Rozdział 2

1.3K 77 192
                                    


- Kurcze Karma ! - krzyknął na mnie. I tylko dla tego że chciałem mu pomóc z oblekaniem kołdry. I wejście go zrozumcie nie pomagam źle nie pomagam jeszcze gorzej.

- Chce tylko ci pomóc nie unosi się tak. Od południa jesteś nabuzowany aż strach się do ciebie zbliżyć wiesz.

Zamiast odpowiedzi dostałem zabójcze spojrzenie co u niego raczej nie zbyt wychodzi.

- Rany no co ? Przecież już odszedłem spokojnie. - no nie pojmuję go rano taki nie winny. A teraz ? Normalnie jak dzika puma. Ale do głowy przyszło mi małe wytłumaczenie jego zachowania.
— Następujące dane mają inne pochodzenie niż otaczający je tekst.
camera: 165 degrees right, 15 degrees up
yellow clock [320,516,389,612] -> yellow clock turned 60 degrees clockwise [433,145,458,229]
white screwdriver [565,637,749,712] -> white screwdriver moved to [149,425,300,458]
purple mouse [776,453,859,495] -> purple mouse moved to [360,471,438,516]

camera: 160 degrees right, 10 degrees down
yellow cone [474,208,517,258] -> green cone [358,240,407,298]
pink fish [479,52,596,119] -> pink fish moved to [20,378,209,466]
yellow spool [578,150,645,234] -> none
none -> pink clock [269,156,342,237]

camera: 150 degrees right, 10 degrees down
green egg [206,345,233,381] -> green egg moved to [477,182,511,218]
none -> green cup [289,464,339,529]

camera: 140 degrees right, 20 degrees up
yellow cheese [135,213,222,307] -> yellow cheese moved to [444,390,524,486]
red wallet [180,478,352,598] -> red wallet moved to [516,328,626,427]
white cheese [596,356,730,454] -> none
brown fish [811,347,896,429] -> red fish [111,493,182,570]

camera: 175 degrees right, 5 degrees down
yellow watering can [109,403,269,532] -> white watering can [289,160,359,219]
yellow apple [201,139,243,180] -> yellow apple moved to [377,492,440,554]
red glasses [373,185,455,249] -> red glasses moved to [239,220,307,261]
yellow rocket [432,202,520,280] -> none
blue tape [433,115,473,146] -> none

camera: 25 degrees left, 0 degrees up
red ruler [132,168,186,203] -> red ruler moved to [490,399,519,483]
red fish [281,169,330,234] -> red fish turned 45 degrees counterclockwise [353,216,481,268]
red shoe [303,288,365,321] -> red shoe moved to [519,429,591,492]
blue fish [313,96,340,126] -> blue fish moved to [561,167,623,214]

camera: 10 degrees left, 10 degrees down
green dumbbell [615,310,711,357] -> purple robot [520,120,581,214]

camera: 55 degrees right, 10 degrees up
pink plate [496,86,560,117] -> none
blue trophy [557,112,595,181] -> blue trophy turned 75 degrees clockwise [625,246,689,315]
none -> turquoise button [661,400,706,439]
- Nagisaaa - czekam na jakąś reakcje. NIC.

- Nagisaaaaa - dalej NIC.

- Na...

- CO !!?? - odezwał się?? WOW

- Wiesz muszę ci to powiedzieć. - na twarz wkrada mi się mój szatański uśmiech. - Nagisa ....czy ty dostałeś "OKRES" że masz takie wybuchy złości.

Od razu znieruchomiał trzymając kołdrę w rękach. A twarz robiła mu się czerwona ze wsdydu. Uwielbiam mu dokuczać. Odwraca się w moją stronę dalej trzymając kołdrę i z burakiem na twarzy. Zmarszczył brwi myśli że mnie tym wystraszy? Chciało by się HA! Karma Akabane się niczego nie boi. A tak w ogóle to on wygląda uroczo z tą miną. Tak jestem świadom to o czym pomyślałem i nie przezgadza mi to.

- Karma - zdziwiłem się jego głos zabrzmiał tak spokojnie. Jakby w jednej chwili się uspokoił. - Czemu taki jesteś?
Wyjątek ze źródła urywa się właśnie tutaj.